___ 文件摘錄
Keras入門筆記(番一)：從源碼分析K.batch_dot及與dot的區別

動機

矩陣和向量的乘法各種名稱都有，甚至相互混雜，在不同框架裏的命名也不一樣，每每都會陷入這些Magic中。例如，同樣是dot對向量shape= (n,)和一維張量shape=(n,1)而言都不一樣，無論總結過多少次，像我們這種torch和tensowflow、matlab輪着寫的人，總是不經意間就會翻車。

好在keras提供了高級的接口，至少在tensorflow、theano以及可能會有的mxnet上的表現是一致的。

各種向量乘法的命名

我個人非常煩什麼“點積、外積、內積、點乘、叉乘、直積、向量積、張量積”的說法，亂的不行。我覺得，還是應該統一一下，別一會兒點積一會兒點乘，二維一維都不區分，非常容易亂。由於中文教材各種翻譯都有，因此主要還是用wiki作爲統一吧。

一維(向量)

需要注意的是，shape=(n, )的纔是一維向量，shape(n,1)已經變成張量了。

Dot product

import numpy as np
a = np.array([1,2,3,4,5])  # 向量，不區分列向量或行向量。應該視爲列向量。
b = a.reshape((5,1))  # 張量
print(a.shape, b.shape, a.T.shape)  # (5,) (5, 1) (5,)
print((a+b).shape)  # (5, 5)
print(np.dot(a,a), a*a)  # 55 [1 4 9 16 25]
print(np.dot(b.T,b))  # [[55]]
# Also, a*a = np.multiply(a, a), b*b = np.multiply(b, b)

Cross product

構建神經網絡時基本不用，僅在工程優化中大量使用，如共軛梯度等。API一般爲cross(a, b)。

element-wise

逐元素乘法，也就是 Dot product 不進行求和： $c_i=a_ib_i$ 。API一般爲multiply(a, b)

二維(矩陣)

Hadamard product

常說的對應元素逐元素相乘。也是element-wise的一種。API一般是multiply(a, b)。

Matrix multiplication

就是線代中的矩陣乘法。一般也由dot(a, b)或matmul(a, b)實現。

三維以上(高維張量)

Tensor product

由於涉及到羣和多重線性代數，Tensor product不是太好表示，看wiki即可。
______
___ 收集資料
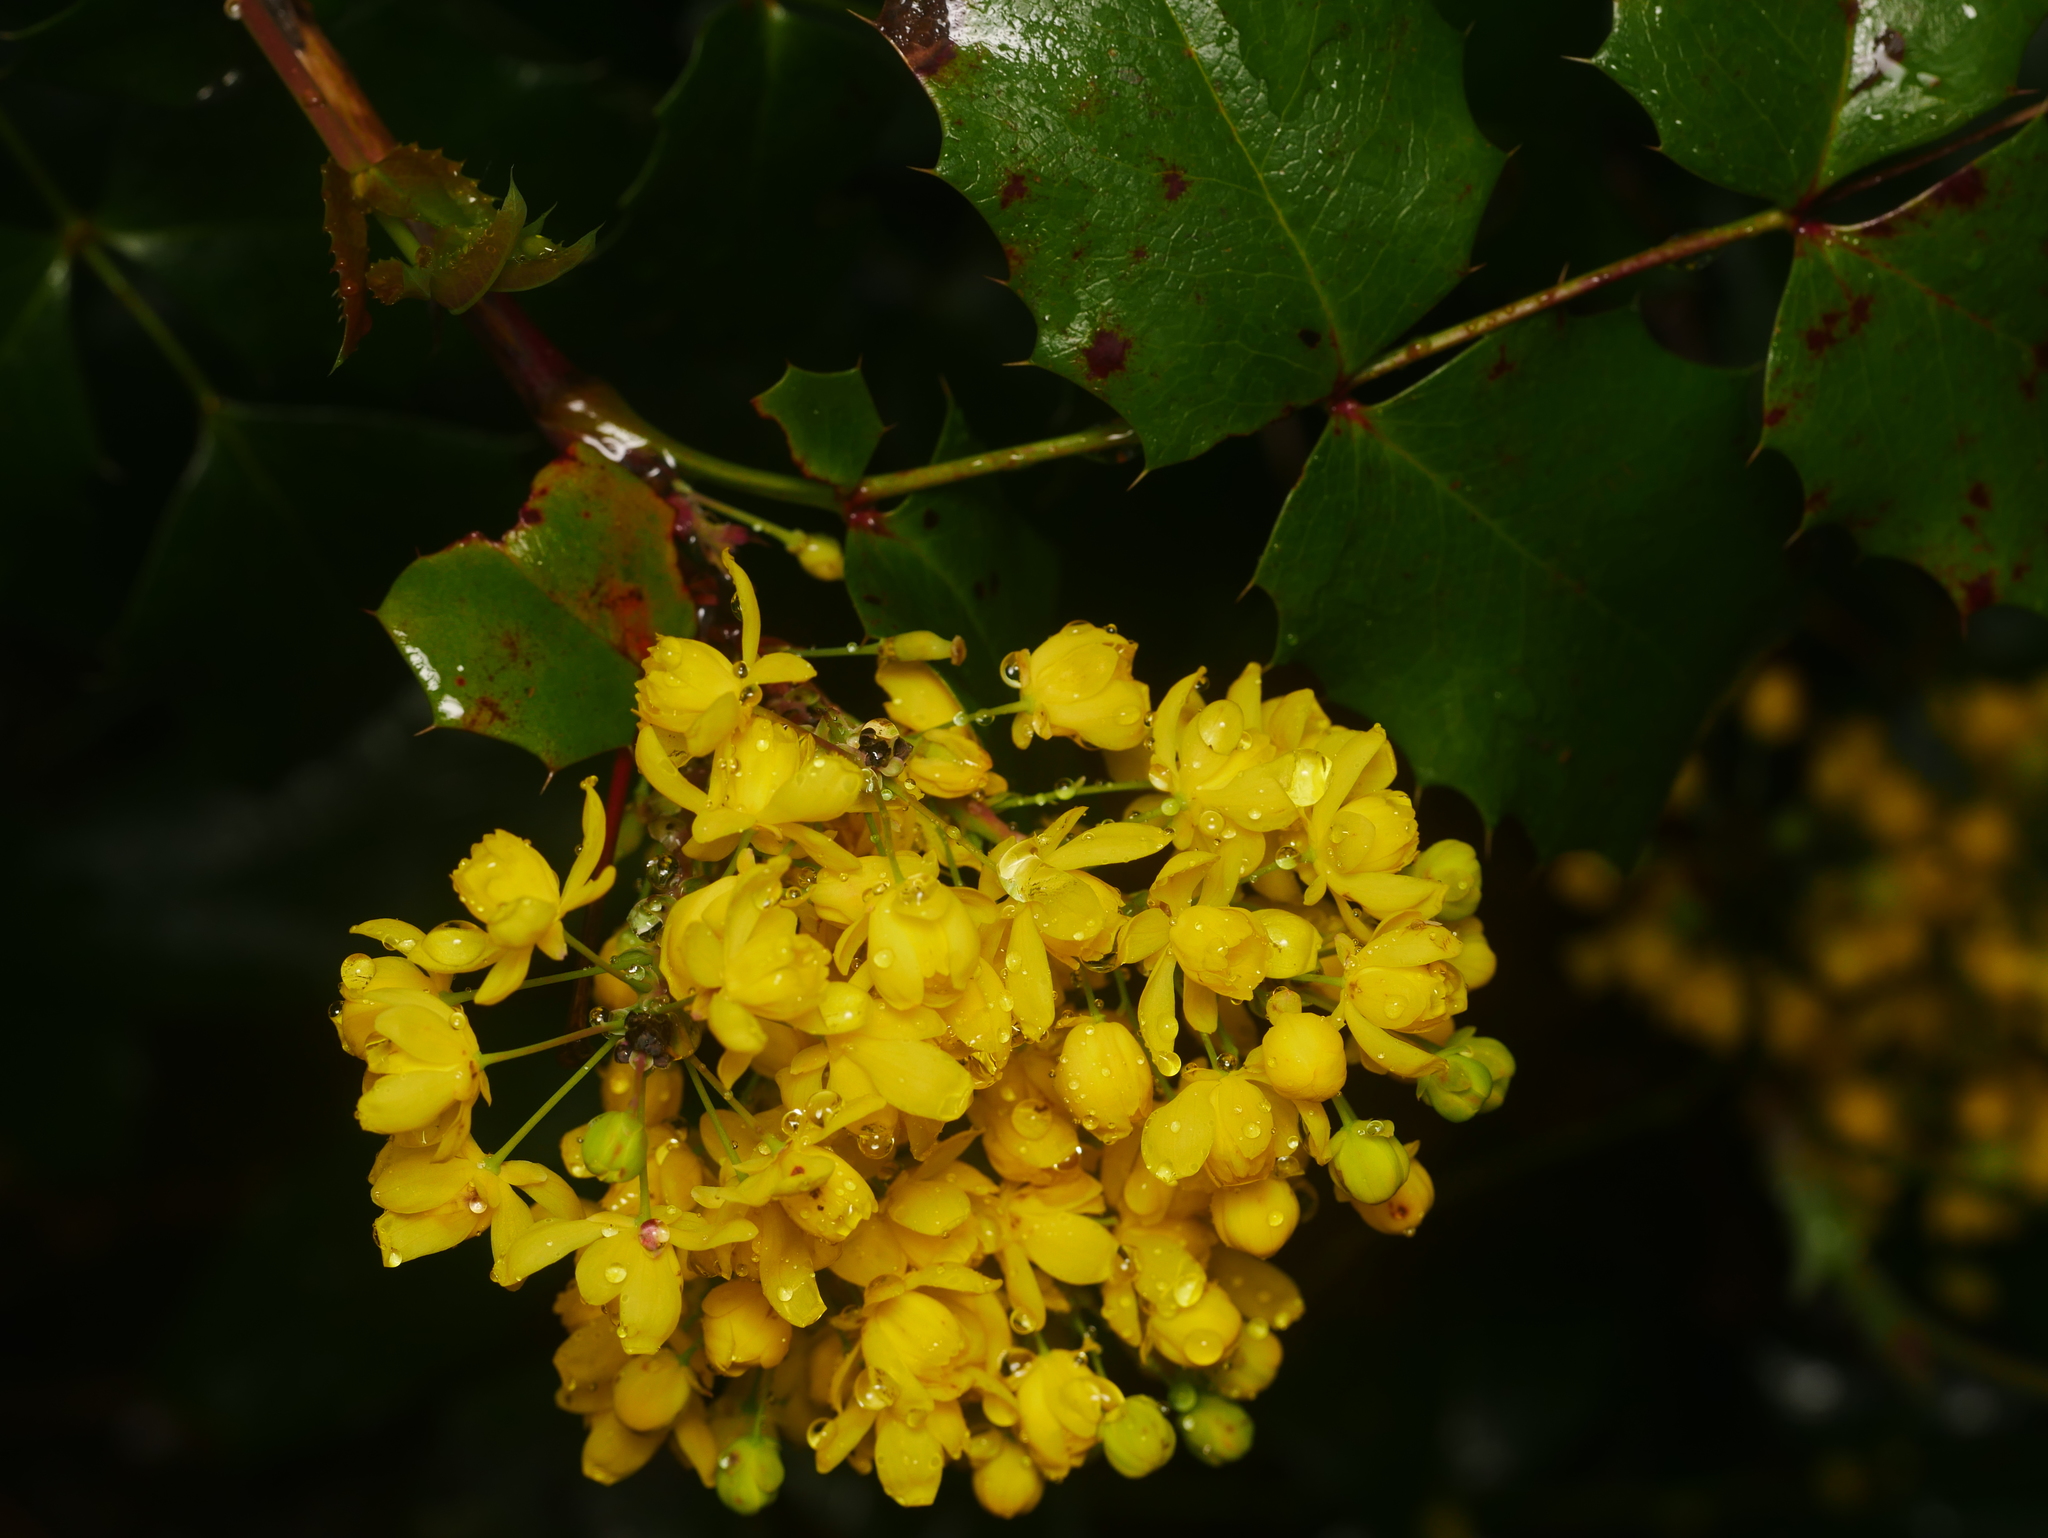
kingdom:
______
** 題目說明 **
把這篇 Keras 筆記中從含有“需要注意的是，shape=(n, )的纔”的那句開始、到“b*b = np.multiply(b, b)”為止的段落重寫一遍，並將其中的“張量”全部換成“二維陣列”。

** 本題解答 **
需要注意的是，shape=(n, )的纔是一維向量，shape(n,1)已經變成二維陣列了。

Dot product

import numpy as np
a = np.array([1,2,3,4,5])  # 向量，不區分列向量或行向量。應該視爲列向量。
b = a.reshape((5,1))  # 二維陣列
print(a.shape, b.shape, a.T.shape)  # (5,) (5, 1) (5,)
print((a+b).shape)  # (5, 5)
print(np.dot(a,a), a*a)  # 55 [1 4 9 16 25]
print(np.dot(b.T,b))  # [[55]]
# Also, a*a = np.multiply(a, a), b*b = np.multiply(b, b)